Friday, December 3, 2010

Centennials, part II

So I just looked at patterns of commemoration for a few famous anniversaries. This is, for some people, kind of interesting--how does the publishing industry focus in on certain figures to create news or resurgences of interest in them?  I love the way we get excited about the civil war sesquicentennial now, or the Darwin/Lincoln year last year.

I was asking if this spike in mentions of Thoreau in 1917, is extraordinary or merely high.
Emerson (1903) doesn't seem to have much a spike--he's up in 1904 with everyone, although Hawthorne, whose centenary is 1904, isn't up very much.

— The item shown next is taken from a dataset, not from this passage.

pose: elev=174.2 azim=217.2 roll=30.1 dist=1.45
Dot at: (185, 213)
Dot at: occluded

Can we look at the centennial spikes for a lot of authors? Yes. The best way would be to use a biographical dictionary or wikipedia or something, but I can also just use the years built into some of my author metadata to get a rough list of authors born between 1730 and 1822, so they can have a centenary during my sample. A little grepping gets us down to thousand or so authors. Here are the ten with the most books, to check for reliability:

1   Thackeray  1811               86
4      Holmes  1809               52
9      Darwin  1809               30
10    Dickens  1812               30
14   Whittier  1807               29
15  Hawthorne  1804               28
21    Spencer  1820               25
22    Tyndall  1820               25
23    Holland  1819               24
26 Longfellow  1807               22

So who has the biggest centenaries? The 'Percent' column is the percentage of all mentions of an author that occur in his or her (hello, Harriet Beecher Stowe!) centenary. I'm only applying this to the 200 most represented authors. So Thoreau is indeed remarkable in having 11% of his mentions in his centennial year. There are a lot of other big centennials in the 90s and aughts, and only one from the first half of our sample.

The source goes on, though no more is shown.